Chapter 17 #2
“No, you didn’t.” I shake my head. “You noticed when dinner wasn’t ready, when your suit wasn’t pressed, when I didn’t answer the phone fast enough, when I wasn’t smiling at the right event, or I cried too much, when I asked too many questions, when I wanted something that didn’t make your life easier. But you didn’t notice me.”
His eyes shine, and once upon a time that would have wrecked me. It doesn’t now. “I loved you,” he says, and his voice cracks around the words.
“I know you think you did.”
Pain flashes across his face. “That’s cruel.”
“No, Ethan. Cruel is making someone feel selfish for wanting a life of their own.” I take a breath, and it hurts in a way I didn’t expect, not because I want him back, but because I finally understand how long I spent asking for scraps and calling it love.
“Cruel is letting me build everything around you, then acting like I failed you because I couldn’t be everywhere at once.
Cruel is sleeping with someone else and blaming me because I wasn’t around enough when the only reason I wasn’t around was because I was running the life you couldn’t be bothered to manage. ”
He presses his fingers to his mouth and looks down at the floor.
I wait. For once, I want him to be the one who has to sit with the weight of everything.
When he finally looks up, he looks smaller than I remember.
Just a man who got everything he wanted and still managed to convince himself he was the victim when the woman carrying it all finally put it down.
“I was under a lot of pressure,” he says quietly.
I nod slowly. “Thank you.”
His brow furrows. “For what?”
“For reminding me I made the right choice.”
He stands so fast the chair legs scrape against the floor. “That’s not what I meant. Just listen to me, I’m trying to explain.”
I stand too, because I’m done looking up at him from behind this desk. “I don’t care about your reasons anymore, Ethan.”
His chest rises and falls faster now, and there’s panic in his eyes, but anger sits right under it.
Ethan hates losing control. He hates it when the conversation doesn’t bend his way, and for years I mistook that for passion because it was easier than admitting the man I loved only knew how to love me when I was easy. “Is there someone else?” he asks.
I blink at the sharp turn. “What?”
“Is that what this is?” His mouth twists, and there he is. The real Ethan. The one who thinks the only reason I would stop choosing him is because someone else must have taken his place. “Did you come back here and find someone? One of them?”
One of them. My spine stiffens. “Careful.”
He laughs, but there’s no humor in it. “Come on, Scarlett. I saw the pictures online. I saw the biker standing near you at that party. Dark hair, tattoos, looks like he’s waiting for a reason to hit someone. Is that what you want now?”
“This has nothing to do with anyone else.”
“Bullshit.”
“It has everything to do with me finally choosing myself.”
He stares at me like the words are in a language he doesn’t understand. And maybe they are. Maybe Ethan never learned how to hear me when I wasn’t talking about him.
“I’m not coming back,” I say.
His jaw flexes. “You’re throwing away eight years.”

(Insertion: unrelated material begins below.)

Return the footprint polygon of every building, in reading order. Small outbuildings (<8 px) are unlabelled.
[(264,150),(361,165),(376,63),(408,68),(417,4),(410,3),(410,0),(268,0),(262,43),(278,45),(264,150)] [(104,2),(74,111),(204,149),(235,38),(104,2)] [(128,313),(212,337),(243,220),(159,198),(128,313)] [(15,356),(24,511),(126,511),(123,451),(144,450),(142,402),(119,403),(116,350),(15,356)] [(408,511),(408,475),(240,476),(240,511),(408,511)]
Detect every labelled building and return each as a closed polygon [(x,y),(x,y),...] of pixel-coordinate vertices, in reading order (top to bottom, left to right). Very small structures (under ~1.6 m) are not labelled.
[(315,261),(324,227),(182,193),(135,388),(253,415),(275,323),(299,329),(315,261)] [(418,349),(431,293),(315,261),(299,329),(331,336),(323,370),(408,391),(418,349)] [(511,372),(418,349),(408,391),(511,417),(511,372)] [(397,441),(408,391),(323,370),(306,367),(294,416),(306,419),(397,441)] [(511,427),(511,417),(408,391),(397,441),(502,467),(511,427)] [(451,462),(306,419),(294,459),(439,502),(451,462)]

“No.” I shake my head. “I’m done letting eight years be the reason I throw away the rest of my life.”
That shuts him up. For a second, neither of us moves. Then he nods once, but it isn’t acceptance. I can see that. It’s pride. It’s humiliation. It’s the kind of wounded ego that looks too much like heartbreak if you don’t know what you’re looking at. “I really did love you,” he says.
“I know,” I say softly. “But you loved me best when I was useful.”
His face crumples. I walk to the door and open it.
Sophie is standing at the front desk pretending not to listen, which would be more believable if her whole body wasn’t angled toward my office like she’s ready to sprint.
Ethan looks at me one last time. “You’ll regret this.”
“No,” I say. “I already did my regretting. I’m done now.”
He looks like he wants to say something else, but then his eyes cut toward Sophie, and maybe he finally remembers he has an image to protect because he straightens his shirt and walks past me without another word.
I follow him only far enough to watch him leave the clinic.
The bell above the door jingles as he steps outside, and through the front windows, I see him pause beside his car with both hands on the roof like he’s trying to hold himself together. Then he gets in and drives away.
Sophie waits until his car disappears from the lot before she turns to me. “You okay?”
“I’m okay,” I say.
Sophie studies me for a second, then walks around the desk and pulls me into a hug before I can brace myself for it.
The second her arms wrap around me, my throat tightens, and I let myself lean into her because I don’t have to be embarrassed here.
I don’t have to be polished or perfect or useful.
I can just be a woman who had a bad morning and needed someone to hold her for a second.
“He didn’t deserve you,” she murmurs.
I close my eyes. “No,” I whisper. “He didn’t.”